WATER AND MARINE RESOURCE MANAGEMENT.

Water is vital to maintain health, grow food, generate energy, manage the environment, and create jobs. Yet a lack of clean water threatens to limit economic growth in many developing countries. By 2050, demand for water will increase by 55% and the number of people living with water scarcity will grow to 3.1 billion. By 2050, water in streams and channels critical for sustaining the environment and freshwater ecosystems is projected to be affected in 42% to
79% of the world’s watersheds.
As climate change intensifies the hydrological cycle, there is a potential doubling of flood risk and 1.2- to 1.8-fold increase in GDP loss due to flooding. This mostly affects disadvantaged communities and in particular: women and adolescent girls; urban residents of informal settlements; and the poor in countries characterized by fragility, conflict, and violence.

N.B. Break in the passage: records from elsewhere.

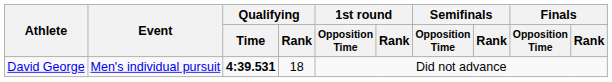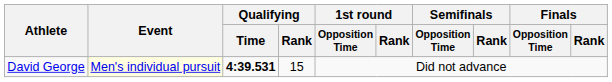David George | Event: no background -> lightyellow background
David George | Qualifying / Rank: 18 -> 15
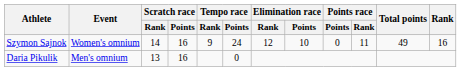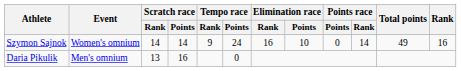Szymon Sajnok | Scratch race / Points: 16 -> 14
Szymon Sajnok | Elimination race / Rank: 12 -> 16
Szymon Sajnok | Points race / Rank: 11 -> 14
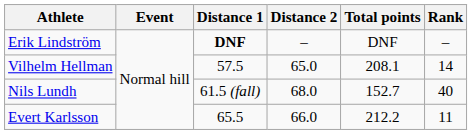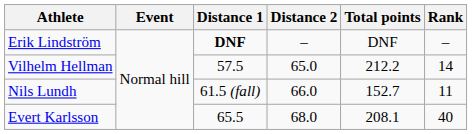Vilhelm Hellman | Total points: 208.1 -> 212.2
Nils Lundh | Distance 2: 68.0 -> 66.0
Nils Lundh | Rank: 40 -> 11
Evert Karlsson | Distance 2: 66.0 -> 68.0
Evert Karlsson | Total points: 212.2 -> 208.1
Evert Karlsson | Rank: 11 -> 40
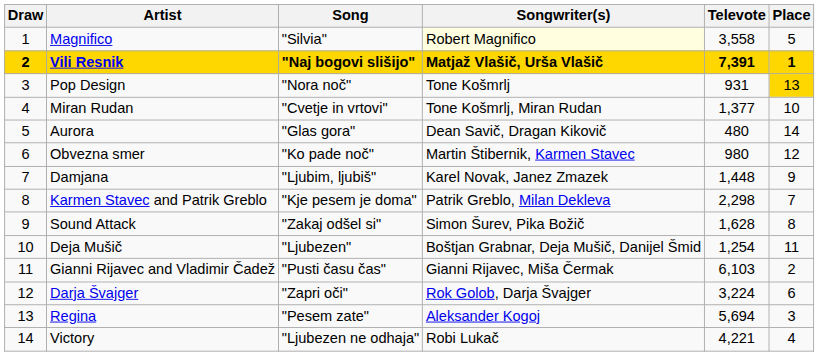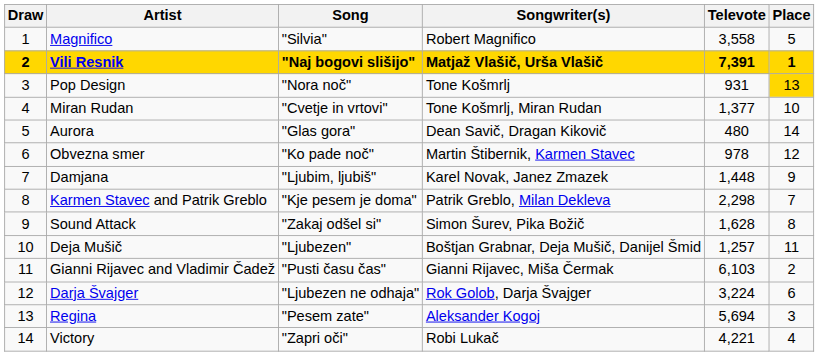Magnifico | Songwriter(s): lightyellow background -> no background
Obvezna smer | Televote: 980 -> 978
Deja Mušič | Televote: 1,254 -> 1,257
Darja Švajger | Song: "Zapri oči" -> "Ljubezen ne odhaja"
Victory | Song: "Ljubezen ne odhaja" -> "Zapri oči"
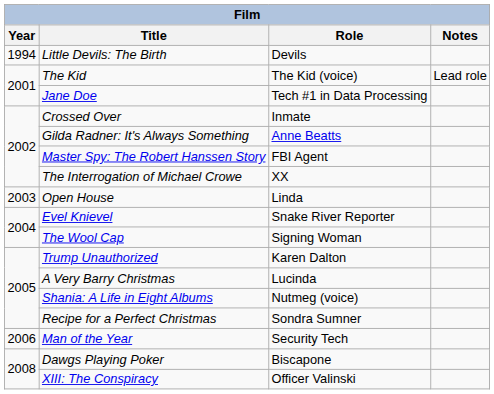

The impacts of climate change are most acutely expressed through water, which has historically defined and enabled human development. This puts adaptation in water at the heart of a robust global response to climate change.
KELA in its quest to ensure abundance of clean and safe water as guaranteed under Article 43(1)(d) of the constitution it shall propose radical measures to protect Kenya’s water sheds. This will take the form of mapping and protecting wetlands and critical water sources in the forest land.